* **Task to carry out**:
Copy each of the rows below word for word, without changing anything.

= Beginning of Section =

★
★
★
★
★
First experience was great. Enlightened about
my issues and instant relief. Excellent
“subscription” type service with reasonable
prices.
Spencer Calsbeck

= End of Section =

* **Solution to this task**:
★
★
★
★
★
First experience was great. Enlightened about
my issues and instant relief. Excellent
“subscription” type service with reasonable
prices.
Spencer Calsbeck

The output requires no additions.